The size of a corpus depends on the searches you intend doing. There are drawbacks
to having too little text in your corpus as you may not find enough examples of little-
used terms and expressions. Similarly, a corpus which is too large can result in too
many examples, especially of common words, to allow an easy evaluation of
In trials of concordancing software during the development of this package, it was
found that about 20 published journal articles, totalling around 100,000 words, made a
suitable corpus for examining the terms and language features used in writing in
particular disciplines of science.
The following steps will help you to contruct your own corpus quickly and easily:
Make sure the documents you want to use are written in current English, with
standard usage of prepositions, articles, verb tenses and other grammatical
features. This requirement can be covered by selecting articles for which at
least some of the authors are likely to be “native speakers” of English, and
ensuring that the articles are from a reputable source – check author and
publisher information, as well as the text itself, for guidance on this.

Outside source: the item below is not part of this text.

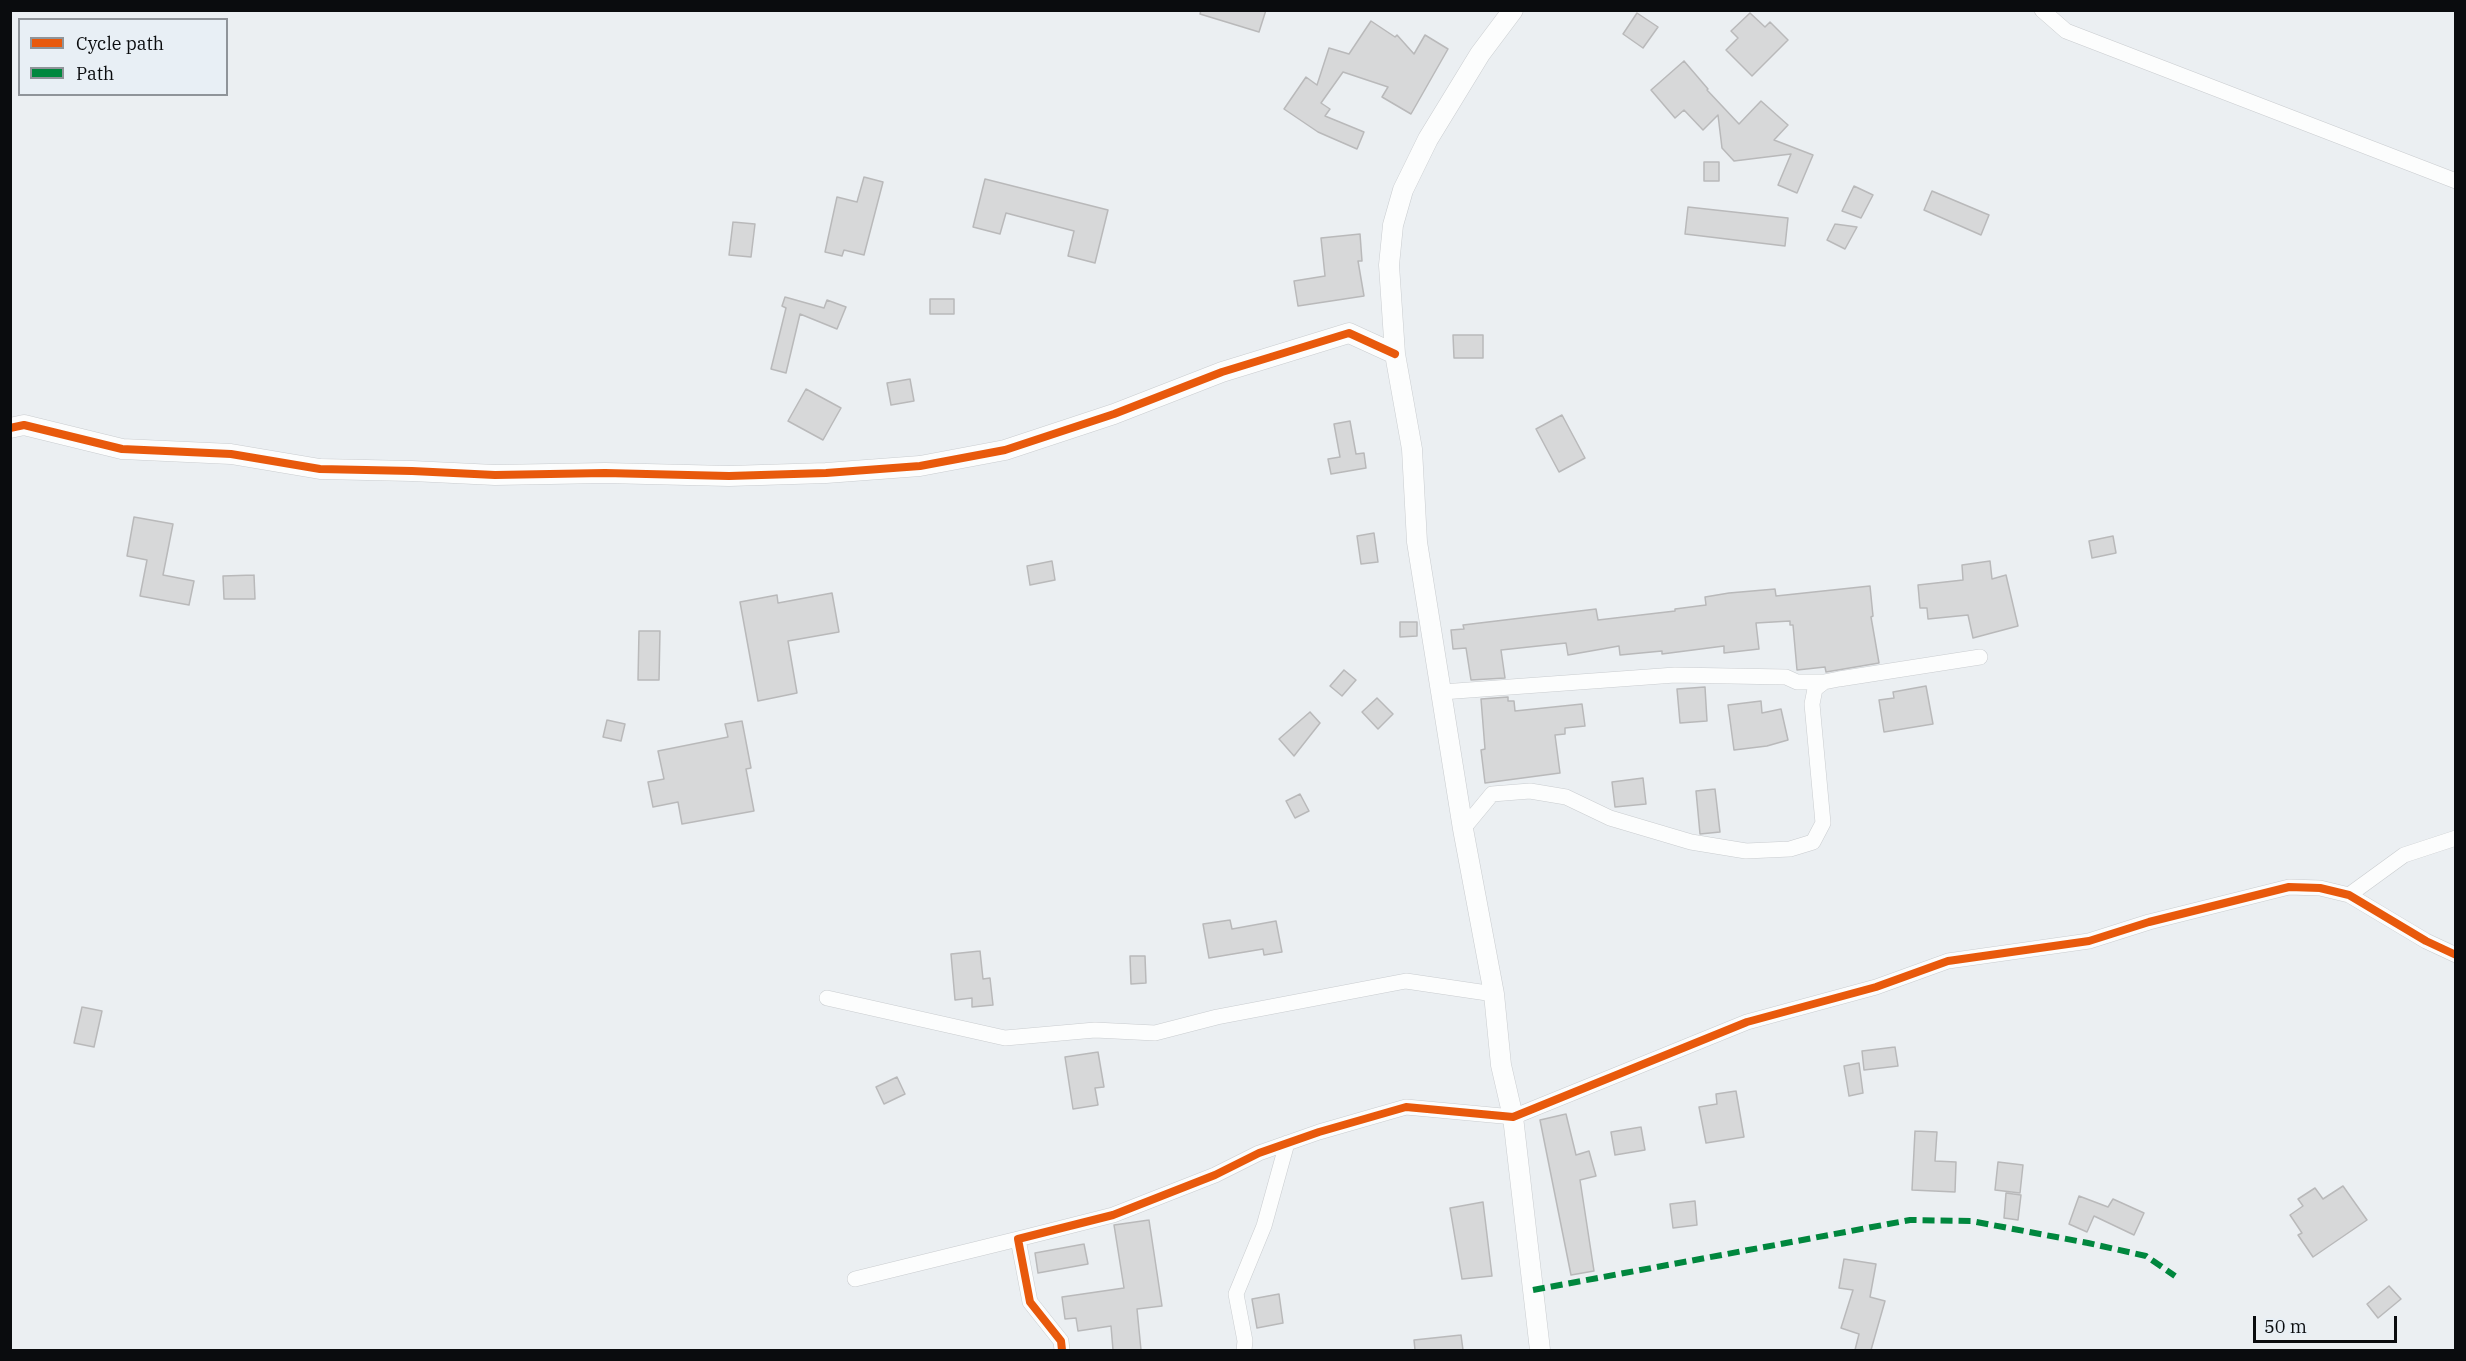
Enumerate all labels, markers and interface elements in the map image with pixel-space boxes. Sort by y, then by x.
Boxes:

Obtain electronic copies of the articles and save only the text (sentences and
paragraphs, no page numbers, headers or footers, tables and figures), and
save them as text files (.txt format). Your sources may be web pages, PDF
documents or word processor files. See the following section, Preparing text
for concordancing, for more details on coverting text from these sources.
Save all the .txt files in a single folder on your computer.
Preparing text for concordancing
If you receive text in the form of a Microsoft
Word document, simply open the file and
save it as a ‘text only’ file. This will give it a ‘.txt’ extension. It should be saved in a
folder that you intend to use as your corpus.
If you are copying text from web pages, select all the text, copy and paste
immediately into a word processor document. If you are using a hard copy, you need
to scan the document and save it as a text only document.